● **Document images with source code**
..........

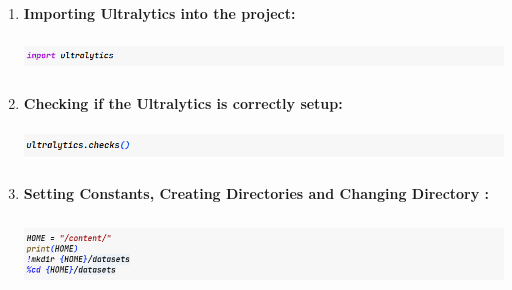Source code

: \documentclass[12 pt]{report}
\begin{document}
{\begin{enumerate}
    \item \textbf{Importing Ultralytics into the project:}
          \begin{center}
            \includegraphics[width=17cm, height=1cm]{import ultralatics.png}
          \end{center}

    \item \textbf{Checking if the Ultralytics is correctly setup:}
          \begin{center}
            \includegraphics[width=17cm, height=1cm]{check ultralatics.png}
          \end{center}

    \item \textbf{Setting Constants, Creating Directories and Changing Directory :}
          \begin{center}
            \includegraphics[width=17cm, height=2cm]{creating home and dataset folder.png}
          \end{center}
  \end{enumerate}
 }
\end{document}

..........

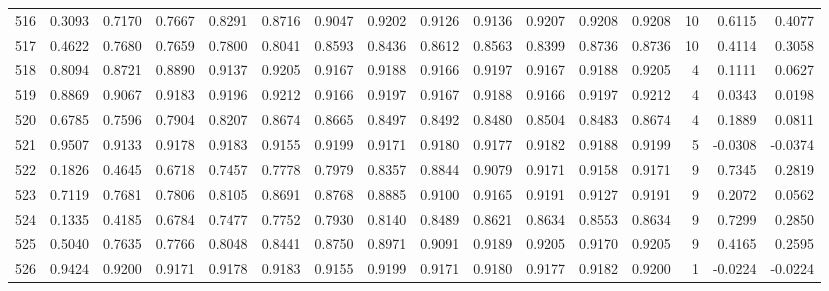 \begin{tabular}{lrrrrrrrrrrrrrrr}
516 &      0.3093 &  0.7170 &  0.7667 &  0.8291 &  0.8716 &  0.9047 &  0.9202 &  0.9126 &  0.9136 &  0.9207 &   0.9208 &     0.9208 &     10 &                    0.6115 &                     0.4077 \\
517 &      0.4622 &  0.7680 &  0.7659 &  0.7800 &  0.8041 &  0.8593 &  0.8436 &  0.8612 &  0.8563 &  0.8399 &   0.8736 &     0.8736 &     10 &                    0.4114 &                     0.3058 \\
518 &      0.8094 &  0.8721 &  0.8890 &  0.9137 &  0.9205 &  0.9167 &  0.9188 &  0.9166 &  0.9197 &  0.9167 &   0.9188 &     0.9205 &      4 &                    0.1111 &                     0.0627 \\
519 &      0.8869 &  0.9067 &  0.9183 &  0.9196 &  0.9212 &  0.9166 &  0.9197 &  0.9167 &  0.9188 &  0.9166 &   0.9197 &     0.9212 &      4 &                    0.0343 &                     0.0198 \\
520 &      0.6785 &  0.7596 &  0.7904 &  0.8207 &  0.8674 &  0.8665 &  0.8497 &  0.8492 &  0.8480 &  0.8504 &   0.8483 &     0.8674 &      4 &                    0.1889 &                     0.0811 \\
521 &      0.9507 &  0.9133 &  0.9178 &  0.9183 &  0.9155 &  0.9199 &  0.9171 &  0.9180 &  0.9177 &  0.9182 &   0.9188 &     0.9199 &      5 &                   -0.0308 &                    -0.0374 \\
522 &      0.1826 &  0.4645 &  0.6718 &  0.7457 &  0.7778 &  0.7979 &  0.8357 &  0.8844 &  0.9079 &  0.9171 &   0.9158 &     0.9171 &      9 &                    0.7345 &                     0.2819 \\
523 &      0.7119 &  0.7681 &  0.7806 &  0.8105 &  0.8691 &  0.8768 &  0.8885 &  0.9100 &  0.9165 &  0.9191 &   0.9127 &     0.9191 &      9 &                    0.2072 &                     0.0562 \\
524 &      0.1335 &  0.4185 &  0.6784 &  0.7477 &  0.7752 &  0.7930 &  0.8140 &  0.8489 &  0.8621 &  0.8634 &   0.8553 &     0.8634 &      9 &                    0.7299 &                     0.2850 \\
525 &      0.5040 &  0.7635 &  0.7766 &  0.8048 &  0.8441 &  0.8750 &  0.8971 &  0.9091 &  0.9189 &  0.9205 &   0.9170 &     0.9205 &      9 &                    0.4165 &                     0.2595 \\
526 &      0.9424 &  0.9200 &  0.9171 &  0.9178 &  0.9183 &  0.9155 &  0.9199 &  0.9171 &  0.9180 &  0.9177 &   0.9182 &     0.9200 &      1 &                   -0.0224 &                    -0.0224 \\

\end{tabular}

..........

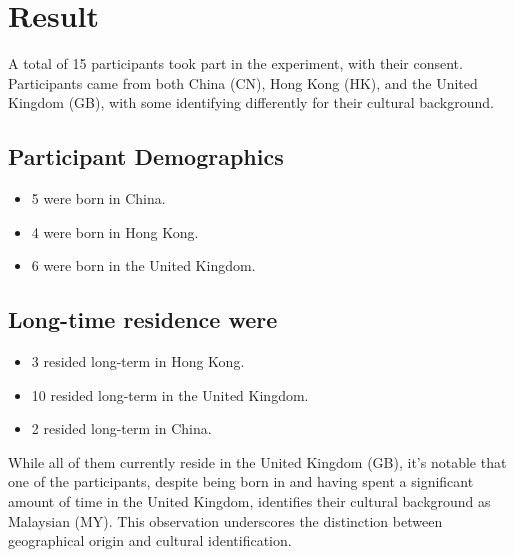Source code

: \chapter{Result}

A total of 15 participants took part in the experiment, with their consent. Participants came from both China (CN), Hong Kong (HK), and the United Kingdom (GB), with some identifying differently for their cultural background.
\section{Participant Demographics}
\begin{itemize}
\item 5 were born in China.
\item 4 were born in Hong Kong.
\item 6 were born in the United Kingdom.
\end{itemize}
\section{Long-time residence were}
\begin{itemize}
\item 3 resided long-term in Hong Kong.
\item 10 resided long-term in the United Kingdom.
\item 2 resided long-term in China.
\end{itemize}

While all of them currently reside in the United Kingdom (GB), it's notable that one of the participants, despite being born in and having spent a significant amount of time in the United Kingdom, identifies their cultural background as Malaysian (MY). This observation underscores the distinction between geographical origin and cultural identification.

..........

Filter the records for the string "cultural" and copy every line that holds it.

A total of 15 participants took part in the experiment, with their consent. Participants came from both China (CN), Hong Kong (HK), and the United Kingdom (GB), with some identifying differently for their cultural background.
While all of them currently reside in the United Kingdom (GB), it's notable that one of the participants, despite being born in and having spent a significant amount of time in the United Kingdom, identifies their cultural background as Malaysian (MY). This observation underscores the distinction between geographical origin and cultural identification.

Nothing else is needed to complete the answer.